After all the lectures about not being safe after 9/11, and taking our eye off bin Laden, we await her revocation of the Patriot Act, wiretaps on terrorists, etc., and planned intrusions and hot pursuit into nuclear Pakistan—and, of course, calls for national unity during time of war, a renunciation of the politics of personal destruction, and a plea to tone down the strident rhetoric.

Imagine, if she were elected, that a Bush emeritus played Jimmy Carter to her presidency, or documentaries came out calling for scenarios about her demise, or Alfred Knopf published a book about shooting the president— or any of the other reprehensible things we have witnessed the past six years, all to the silence of the liberal opposition.

To get to the presidency, the Democrats must demonize the war effort and assume we will lose in Iraq; but to run the country, they would almost immediately have to reverse course, call for unity, and explain why we must continue anti-terrorism at home, and fighting al Qaeda abroad. And if they adopted a truly pacifist stature, a single 9/11 like attack would ruin their fides for a generation.
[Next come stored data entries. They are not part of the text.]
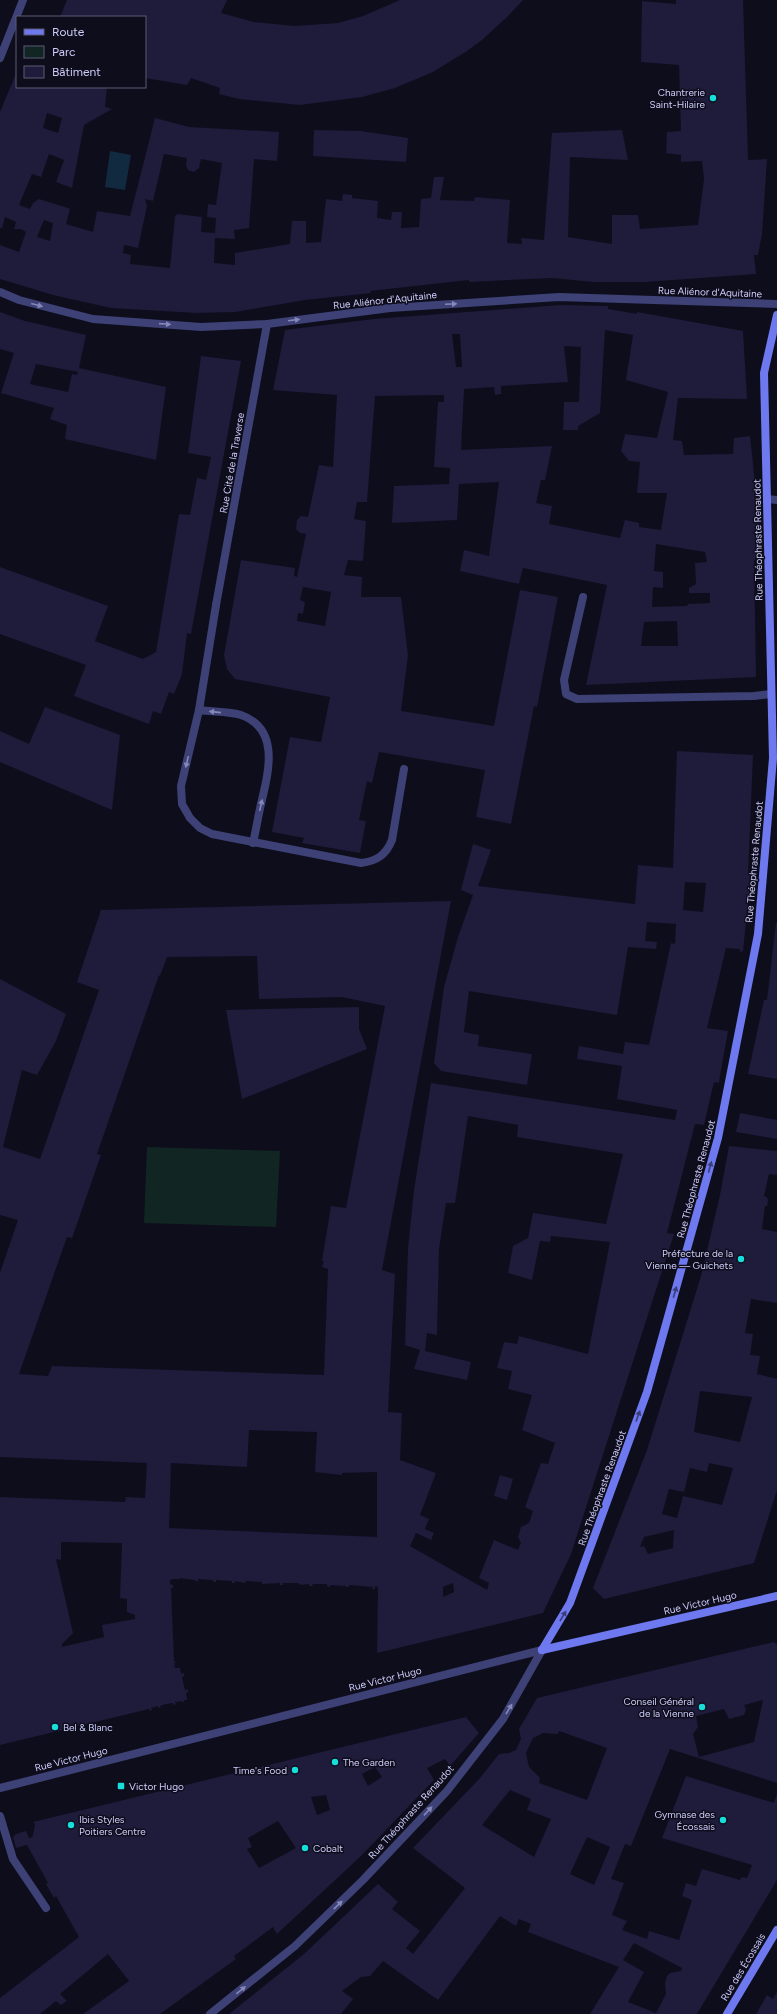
<svg xmlns="http://www.w3.org/2000/svg" width="777" height="2014" viewBox="0 0 777 2014" font-family="Figtree,sans-serif">
	<style>
		.green { fill: #112522 }
		.water { fill: #122a40 }
		.building { fill: #1e1b3b; fill-rule: evenodd }
		.lines { fill: none; stroke-linecap: round; stroke-linejoin: round }
		.lane { stroke: #3d4176; stroke-width: 8 }
		.street { stroke: #3d4176; stroke-width: 8 }
		.secondary { stroke: #6e79f0; stroke-width: 8 }
		.oneway { fill: #8587b8 }
		.oneway2 { fill: #393e7b }
		.poi-dot { fill: #17dddb; stroke: #0e0d1c; stroke-width: 1.5 }
		.labels { text-anchor: middle; dominant-baseline: central; stroke-width: 3; stroke-linejoin: round; paint-order: stroke }
		.poi-label { font-size: 10px; fill: #cdcdfa; stroke: #0e0d1c; text-anchor: end }
		.street-label { font-size: 10px; fill: #cdcdfa; stroke: #0e0d1c }
	</style>
	<rect width="100%" height="100%" fill="#0e0d1c"/>
	<!-- green -->
	<path class="green" d="M 147,1147 L 280,1151 L 276,1227 L 144,1223 Z"/>
	<!-- water -->
	<path class="water" d="M 110,151 L 131,155 L 125,190 L 105,187 Z"/>
	<!-- building -->
	<g class="building">
		<path d="M 67,0 L 227,0 L 221,13 L 254,22 L 295,26 L 338,23 L 363,16 L 400,0 L 523,0 L 506,18 L 482,40 L 467,51 L 433,72 L 395,88 L 362,97 L 300,105 L 239,99 L 219,94 L 220,88 L 191,78 L 187,85 L 145,78 L 145,17 L 60,17 Z"/>
		<path d="M 676,0 L 743,0 L 748,160 L 767,159 L 762,234 L 758,255 L 754,255 L 756,274 L 645,282 L 593,282 L 552,278 L 469,282 L 469,280 L 370,291 L 371,293 L 305,300 L 235,312 L 197,313 L 111,308 L 53,295 L 0,279 L 0,245 L 19,252 L 26,232 L 21,229 L 14,229 L 16,222 L 5,217 L 2,228 L 0,228 L 0,112 L 17,71 L 17,87 L 107,87 L 105,107 L 112,109 L 84,125 L 72,188 L 56,182 L 64,160 L 49,154 L 41,177 L 32,174 L 19,205 L 30,209 L 33,203 L 39,199 L 68,208 L 70,209 L 66,224 L 93,232 L 97,211 L 130,216 L 155,118 L 189,127 L 279,132 L 277,161 L 254,159 L 249,228 L 234,230 L 235,239 L 215,238 L 214,263 L 235,265 L 235,253 L 290,244 L 292,221 L 306,221 L 306,243 L 321,242 L 326,199 L 342,201 L 343,194 L 352,195 L 352,198 L 378,201 L 377,218 L 391,220 L 392,212 L 402,212 L 401,228 L 419,227 L 421,199 L 431,198 L 434,177 L 444,177 L 440,200 L 474,201 L 475,197 L 510,200 L 507,243 L 522,244 L 521,238 L 544,240 L 552,133 L 622,130 L 628,160 L 570,157 L 568,237 L 612,244 L 612,215 L 638,215 L 640,229 L 698,225 L 704,179 L 702,161 L 681,162 L 681,155 L 666,153 L 667,132 L 681,131 L 679,65 L 641,62 L 642,1 L 676,4 ZM 47,113 L 62,118 L 58,133 L 43,128 ZM 164,154 L 187,158 L 186,165 L 188,170 L 194,172 L 199,168 L 201,159 L 222,163 L 216,205 L 208,204 L 207,217 L 216,218 L 215,233 L 201,232 L 202,217 L 177,214 L 175,217 L 170,268 L 130,264 L 131,255 L 123,253 L 124,245 L 138,248 L 147,206 L 145,199 L 153,201 ZM 44,220 L 53,223 L 50,241 L 37,237 Z"/>
		<path d="M 314,130 L 361,131 L 408,138 L 406,162 L 313,156 Z"/>
		<path d="M 560,305 L 608,306 L 608,309 L 637,314 L 637,312 L 743,331 L 747,399 L 678,398 L 673,440 L 682,441 L 684,455 L 733,454 L 734,438 L 750,436 L 759,522 L 758,559 L 754,560 L 756,677 L 586,685 L 607,585 L 523,568 L 519,584 L 460,571 L 464,550 L 489,556 L 499,482 L 459,484 L 457,520 L 392,523 L 394,486 L 449,484 L 450,468 L 434,467 L 438,402 L 444,402 L 444,395 L 375,396 L 367,502 L 357,502 L 354,519 L 366,521 L 363,561 L 348,560 L 344,575 L 362,577 L 361,597 L 401,597 L 408,655 L 401,711 L 494,726 L 520,590 L 558,597 L 537,707 L 534,706 L 511,824 L 476,817 L 485,770 L 379,752 L 372,783 L 367,781 L 359,820 L 366,821 L 360,853 L 302,843 L 304,838 L 272,832 L 290,737 L 321,742 L 330,697 L 235,679 L 227,669 L 224,655 L 241,560 L 295,568 L 294,576 L 297,577 L 306,534 L 300,533 L 296,529 L 297,520 L 301,516 L 308,517 L 319,465 L 333,467 L 337,395 L 273,390 L 285,330 L 374,319 ZM 605,330 L 633,335 L 626,380 L 668,392 L 657,438 L 625,434 L 621,451 L 629,461 L 640,462 L 637,493 L 667,493 L 661,530 L 639,527 L 639,523 L 625,520 L 620,538 L 549,524 L 552,506 L 536,503 L 541,480 L 545,480 L 552,446 L 461,450 L 464,389 L 494,387 L 495,395 L 501,394 L 501,386 L 568,382 L 564,346 L 581,347 L 579,402 L 564,402 L 563,430 L 578,430 L 578,426 L 600,413 ZM 452,334 L 460,334 L 462,367 L 456,367 ZM 656,544 L 705,552 L 707,562 L 695,563 L 696,584 L 689,588 L 689,593 L 710,593 L 710,603 L 688,604 L 687,606 L 652,607 L 653,587 L 663,588 L 663,572 L 654,571 ZM 303,587 L 331,592 L 325,626 L 297,621 L 298,613 L 303,614 L 305,602 L 300,600 ZM 677,621 L 678,646 L 641,646 L 644,622 Z"/>
		<path d="M 0,312 L 25,321 L 86,335 L 79,368 L 166,387 L 156,460 L 65,439 L 67,425 L 50,419 L 54,408 L 1,393 L 14,353 L 0,349 ZM 36,364 L 78,372 L 77,375 L 72,374 L 68,392 L 30,384 Z"/>
		<path d="M 201,356 L 241,361 L 191,634 L 187,633 L 182,674 L 174,694 L 169,692 L 161,714 L 153,711 L 149,724 L 74,696 L 86,665 L 0,634 L 0,567 L 108,606 L 95,641 L 143,659 L 156,652 L 179,514 L 190,515 L 197,478 L 206,480 L 211,457 L 188,453 Z"/>
		<path d="M 45,707 L 120,735 L 112,810 L 0,762 L 0,731 L 29,744 Z"/>
		<path d="M 677,751 L 753,755 L 748,874 L 751,874 L 743,951 L 740,952 L 740,949 L 726,948 L 707,1028 L 728,1031 L 719,1082 L 719,1083 L 714,1082 L 704,1125 L 695,1124 L 667,1233 L 674,1234 L 571,1554 L 543,1613 L 377,1653 L 378,1587 L 375,1586 L 375,1589 L 372,1589 L 373,1587 L 349,1585 L 349,1587 L 346,1587 L 346,1586 L 330,1585 L 330,1587 L 327,1586 L 327,1584 L 313,1584 L 312,1586 L 309,1586 L 309,1584 L 301,1585 L 298,1583 L 283,1583 L 283,1585 L 280,1585 L 280,1583 L 262,1584 L 262,1582 L 246,1581 L 245,1583 L 235,1581 L 235,1583 L 232,1583 L 232,1581 L 216,1580 L 216,1582 L 213,1582 L 213,1580 L 198,1579 L 198,1582 L 194,1580 L 180,1578 L 178,1580 L 178,1579 L 173,1579 L 170,1580 L 170,1584 L 173,1585 L 173,1588 L 171,1588 L 174,1661 L 176,1663 L 174,1663 L 175,1668 L 180,1668 L 181,1674 L 184,1673 L 184,1676 L 182,1677 L 185,1690 L 188,1689 L 188,1692 L 186,1693 L 187,1700 L 184,1700 L 184,1702 L 182,1702 L 182,1701 L 175,1702 L 176,1704 L 174,1705 L 173,1703 L 166,1704 L 160,1706 L 161,1708 L 159,1708 L 158,1706 L 151,1708 L 152,1710 L 150,1711 L 149,1709 L 0,1745 L 0,1497 L 125,1502 L 126,1497 L 145,1498 L 147,1463 L 0,1457 L 0,1273 L 18,1220 L 0,1215 L 0,979 L 66,1014 L 56,1041 L 37,1075 L 22,1070 L 3,1147 L 40,1159 L 99,990 L 77,982 L 101,910 L 451,901 L 382,1270 L 395,1274 L 388,1412 L 402,1413 L 400,1460 L 436,1473 L 420,1515 L 429,1519 L 425,1529 L 434,1533 L 431,1540 L 416,1533 L 410,1546 L 487,1590 L 489,1583 L 479,1578 L 494,1540 L 518,1550 L 521,1543 L 518,1537 L 521,1527 L 529,1523 L 533,1511 L 525,1507 L 541,1463 L 548,1464 L 555,1443 L 522,1430 L 532,1395 L 508,1389 L 512,1371 L 497,1368 L 504,1342 L 517,1344 L 519,1336 L 588,1354 L 610,1242 L 551,1236 L 550,1242 L 540,1241 L 532,1280 L 508,1273 L 513,1246 L 528,1238 L 533,1213 L 606,1224 L 623,1154 L 517,1137 L 518,1125 L 468,1116 L 455,1203 L 446,1203 L 439,1249 L 437,1335 L 427,1333 L 425,1351 L 471,1362 L 467,1380 L 414,1369 L 420,1350 L 405,1345 L 408,1248 L 414,1190 L 431,1083 L 675,1120 L 677,1110 L 617,1099 L 622,1066 L 577,1059 L 579,1046 L 623,1054 L 625,1042 L 649,1045 L 671,943 L 675,944 L 676,924 L 647,922 L 645,941 L 657,942 L 656,949 L 628,947 L 617,1015 L 469,991 L 464,1032 L 479,1035 L 478,1046 L 532,1054 L 527,1085 L 441,1071 L 434,1063 L 444,987 L 458,937 L 473,895 L 461,890 L 473,844 L 491,850 L 478,886 L 635,904 L 638,865 L 673,868 ZM 685,882 L 706,883 L 703,912 L 683,910 ZM 257,956 L 259,999 L 342,997 L 385,1006 L 346,1208 L 331,1206 L 322,1261 L 324,1261 L 322,1267 L 328,1269 L 324,1375 L 52,1366 L 48,1376 L 19,1374 L 67,1237 L 72,1238 L 101,1155 L 97,1154 L 159,975 L 160,976 L 167,957 ZM 249,1430 L 317,1432 L 315,1472 L 342,1475 L 342,1473 L 377,1472 L 377,1537 L 169,1528 L 171,1463 L 247,1467 ZM 61,1542 L 122,1543 L 120,1598 L 127,1599 L 127,1612 L 135,1615 L 135,1619 L 102,1625 L 104,1637 L 62,1647 L 62,1644 L 73,1633 L 56,1559 L 61,1560 ZM 453,1583 L 454,1592 L 443,1597 L 443,1587 Z"/>
		<path d="M 776,923 L 777,923 L 777,1079 L 748,1074 L 764,1000 L 767,1000 Z"/>
		<path d="M 359,1007 L 359,1029 L 367,1049 L 242,1099 L 226,1010 Z"/>
		<path d="M 740,1113 L 777,1120 L 777,1139 L 736,1132 Z"/>
		<path d="M 729,1146 L 777,1151 L 777,1175 L 769,1174 L 764,1196 L 767,1197 L 768,1201 L 767,1206 L 765,1206 L 762,1229 L 777,1232 L 777,1303 L 751,1299 L 745,1333 L 753,1334 L 750,1355 L 760,1356 L 757,1374 L 777,1379 L 777,1490 L 754,1563 L 604,1599 L 593,1588 L 647,1450 L 701,1276 L 720,1195 ZM 700,1391 L 752,1397 L 740,1442 L 694,1432 ZM 709,1463 L 733,1468 L 722,1505 L 683,1496 L 677,1518 L 662,1514 L 669,1489 L 684,1492 L 690,1468 L 707,1472 ZM 674,1530 L 673,1548 L 648,1554 L 644,1546 L 640,1547 L 644,1537 Z"/>
		<path d="M 500,1475 L 513,1479 L 507,1500 L 494,1496 Z"/>
		<path d="M 774,1642 L 777,1645 L 777,1783 L 670,1749 L 631,1846 L 625,1844 L 611,1879 L 624,1883 L 612,1915 L 627,1921 L 622,1930 L 647,1939 L 649,1931 L 679,1940 L 692,1900 L 682,1896 L 686,1883 L 696,1886 L 702,1869 L 740,1880 L 742,1877 L 747,1878 L 752,1865 L 662,1838 L 686,1776 L 774,1803 L 777,1794 L 777,1880 L 697,2014 L 590,2014 L 619,1967 L 528,1932 L 531,1924 L 519,1919 L 516,1926 L 500,1916 L 438,2000 L 383,1961 L 370,1976 L 361,1977 L 342,1991 L 353,1999 L 341,2014 L 229,2014 L 304,1954 L 378,1884 L 398,1902 L 392,1909 L 420,1931 L 406,1948 L 413,1954 L 465,1888 L 413,1848 L 480,1778 L 499,1754 L 509,1753 L 516,1750 L 521,1739 L 519,1729 L 537,1698 ZM 763,1700 L 754,1742 L 699,1757 L 693,1734 L 698,1727 L 696,1716 L 724,1709 L 729,1719 L 744,1715 L 746,1709 L 744,1705 ZM 559,1731 L 607,1748 L 587,1800 L 539,1783 L 540,1778 L 529,1767 L 526,1753 L 533,1738 L 543,1733 L 558,1734 ZM 510,1790 L 531,1799 L 527,1810 L 551,1819 L 534,1857 L 482,1825 ZM 587,1837 L 610,1847 L 594,1885 L 570,1874 ZM 634,1943 L 682,1968 L 681,1971 L 670,1973 L 667,1976 L 665,1983 L 666,1994 L 656,2013 L 628,2002 L 644,1972 L 623,1960 Z"/>
		<path d="M 466,1717 L 479,1733 L 450,1766 L 445,1759 L 427,1768 L 434,1780 L 360,1857 L 277,1934 L 273,1927 L 234,1956 L 236,1959 L 160,2014 L 83,2014 L 129,1981 L 108,1954 L 60,1994 L 67,2001 L 61,2005 L 56,2001 L 40,2014 L 0,2014 L 0,1998 L 79,1937 L 56,1896 L 54,1898 L 46,1884 L 48,1883 L 27,1845 L 16,1848 L 13,1837 L 16,1834 L 26,1831 L 29,1838 L 31,1838 L 33,1835 L 35,1824 L 33,1822 ZM 375,1767 L 382,1777 L 368,1786 L 362,1774 ZM 326,1795 L 330,1810 L 317,1815 L 311,1797 ZM 278,1821 L 296,1848 L 259,1868 L 247,1849 L 252,1847 L 248,1838 Z"/>
		<path d="M 777,1992 L 777,2014 L 756,2014 L 767,1995 L 773,1999 Z"/>
	</g>
	<g class="lines">
		<!-- lane -->
		<g class="lane">
			<path d="M 767,499 L 777,500"/>
			<path d="M 583,597 L 564,680 L 566,694 L 577,699 L 754,696 L 771,694"/>
			<path d="M 216,605 L 199,710 L 181,786 L 182,804 L 190,818 L 200,828 L 212,834 L 361,863 C 377,861 386,855 392,840 L 404,769"/>
			<path d="M 199,710 C 212,712 229,711 241,715 C 281,729 268,774 261,804 C 258,817 256,830 253,843"/>
			<path d="M 0,1816 L 13,1859 L 46,1908"/>
		</g>
		<!-- street -->
		<g class="street">
			<path d="M 0,58 L 23,0"/>
			<path d="M 0,292 L 19,300 L 93,319 L 201,327 L 267,324 L 390,308 L 559,297 L 777,304"/>
			<path d="M 216,605 L 267,324"/>
			<path d="M 0,1788 L 542,1650"/>
			<path d="M 210,2014 L 295,1946 L 363,1880 L 447,1791 L 503,1719 L 542,1650"/>
		</g>
		<!-- secondary -->
		<g class="secondary">
			<path d="M 542,1650 L 570,1603 L 647,1392 L 718,1138 L 758,934 L 773,758 L 764,373 L 777,315"/>
			<path d="M 542,1650 L 777,1596"/>
			<path d="M 727,2014 L 777,1930"/>
		</g>
	</g>
	<!-- one-way arrows -->
	<defs><path id="oneway-solid" d="M-6-.8H1V-3.2L6.5 0L1 3.2V.8H-6Z"/></defs>
	<g class="oneway">
		<use href="#oneway-solid" transform="translate(451 304) rotate(-3)"/>
		<use href="#oneway-solid" transform="translate(37 305) rotate(15)"/>
		<use href="#oneway-solid" transform="translate(294 320) rotate(-7)"/>
		<use href="#oneway-solid" transform="translate(165 324) rotate(4)"/>
		<use href="#oneway-solid" transform="translate(215 712) rotate(-174)"/>
		<use href="#oneway-solid" transform="translate(187 762) rotate(103)"/>
		<use href="#oneway-solid" transform="translate(261 805) rotate(-77)"/>
		<use href="#oneway-solid" transform="translate(509 1709) rotate(-59)"/>
		<use href="#oneway-solid" transform="translate(428 1811) rotate(-47)"/>
		<use href="#oneway-solid" transform="translate(338 1905) rotate(-44)"/>
		<use href="#oneway-solid" transform="translate(241 1990) rotate(-39)"/>
	</g>
	<g class="oneway2">
		<use href="#oneway-solid" transform="translate(710 1167) rotate(-74)"/>
		<use href="#oneway-solid" transform="translate(675 1292) rotate(-74)"/>
		<use href="#oneway-solid" transform="translate(638 1416) rotate(-70)"/>
		<use href="#oneway-solid" transform="translate(563 1616) rotate(-59)"/>
	</g>
	<!-- markers -->
	<g class="poi-dot">
		<circle cx="713" cy="98" r="4"/>
		<circle cx="741" cy="1259" r="4"/>
		<circle cx="702" cy="1707" r="4"/>
		<circle cx="55" cy="1727" r="4"/>
		<circle cx="335" cy="1762" r="4"/>
		<circle cx="295" cy="1770" r="4"/>
		<rect x="117" y="1782" width="8" height="8" rx="2"/>
		<circle cx="723" cy="1820" r="4"/>
		<circle cx="71" cy="1825" r="4"/>
		<circle cx="305" cy="1848" r="4"/>
	</g>
	<g class="labels">
		<!-- poi labels -->
		<g class="poi-label">
			<text x="705" y="92">Chantrerie<tspan x="705" dy="12">Saint-Hilaire</tspan></text>
			<text x="733" y="1253">Préfecture de la<tspan x="733" dy="12">Vienne — Guichets</tspan></text>
			<text x="694" y="1701">Conseil Général<tspan x="694" dy="12">de la Vienne</tspan></text>
			<text x="63" y="1727" text-anchor="start">Bel &amp; Blanc</text>
			<text x="343" y="1762" text-anchor="start">The Garden</text>
			<text x="287" y="1770">Time's Food</text>
			<text x="129" y="1786" text-anchor="start">Victor Hugo</text>
			<text x="715" y="1814">Gymnase des<tspan x="715" dy="12">Écossais</tspan></text>
			<text x="79" y="1819" text-anchor="start">Ibis Styles<tspan x="79" dy="12">Poitiers Centre</tspan></text>
			<text x="313" y="1848" text-anchor="start">Cobalt</text>
		</g>
		<!-- street labels -->
		<g class="street-label">
			<text transform="translate(710 292) rotate(2)">Rue Aliénor d'Aquitaine</text>
			<text transform="translate(385 300) rotate(-6)">Rue Aliénor d'Aquitaine</text>
			<text transform="translate(232 463) rotate(-80)">Rue Cité de la Traverse</text>
			<text transform="translate(758 540) rotate(-91)">Rue Théophraste Renaudot</text>
			<text transform="translate(754 862) rotate(-85)">Rue Théophraste Renaudot</text>
			<text transform="translate(696 1179) rotate(-75)">Rue Théophraste Renaudot</text>
			<text transform="translate(602 1488) rotate(-70)">Rue Théophraste Renaudot</text>
			<text transform="translate(700 1603) rotate(-13)">Rue Victor Hugo</text>
			<text transform="translate(385 1679) rotate(-14)">Rue Victor Hugo</text>
			<text transform="translate(71 1759) rotate(-14)">Rue Victor Hugo</text>
			<text transform="translate(411 1812) rotate(-48)">Rue Théophraste Renaudot</text>
			<text transform="translate(743 1967) rotate(-59)">Rue des Écossais</text>
		</g>
	</g>
	<!-- legend -->
	<rect x="16" y="16" width="130" height="72" fill="#0e0d1c" stroke="#5a5a75"/>
	<rect x="24" y="29" width="20" height="6" fill="#6e79f0" stroke="#5a5a75"/>
	<text x="52" y="36" font-size="12" fill="#cdcdfa">Route</text>
	<rect x="24" y="46" width="20" height="12" fill="#112522" stroke="#5a5a75"/>
	<text x="52" y="56" font-size="12" fill="#cdcdfa">Parc</text>
	<rect x="24" y="66" width="20" height="12" fill="#1e1b3b" stroke="#5a5a75"/>
	<text x="52" y="76" font-size="12" fill="#cdcdfa">Bâtiment</text>
</svg>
Politics is to be accepted, but in wartime one expects a modicum of national interest first.

05 June 2007

Guess there aren't any good clubs in Taiwan

Deputy navy commander denies wrongdoing

Vice Admiral Shen Po-chih, deputy commander of the navy, denied yesterday he did anything wrong while he was on a visit to Hawaii in 2002.

In a statement, the Navy Command said Admiral Shen, charged with visiting a strip-tease show instead of the USS Santa Fe, does not mind being investigated.

The Liberty Times published an expose yesterday, quoting a retired navy commander as testifying Shen, the then deputy fleet commander, refused to visit the U.S. nuclear submarine in Hawaii in order just to watch the strip-tease show.

The retiree was with Admiral Shen on Hawaii from December 17 through 22.

Earlier on the floor of the legislative Yuan, Lee tien-yu, minister national defense, promised an investigation of the scandal.

"The navy," Lee told lawmakers, "has formed an investigation committee."

According to the Liberty Times, six naval officers, including Shen, were invited to visit the U.S. Pacific Fleet after President George W. Bush approved in 2001 a major arms sale to Taiwan in 2001.

Lee said the navy has taken a serious note toward the case. But he added it is necessary to find out whether the strip-tease show was "an ordinary floor show, which is quite normal in the West or anything erotic."

Any guesses as to where he was?

Don't think it was any Waikiki clubs. He wouldn't likely be expected to tour the SANTA FE at night. That's when those tourist traps are open, I am told.


TB Andy was a mid?

It appears that the Atlanta lawyer, who got in the news recently for (probably not) potentially infecting many people during his honeymoon trip to Europe, was...a Naval Academy midshipman for two years.

He must have chickened out prior to 2 for 7 night.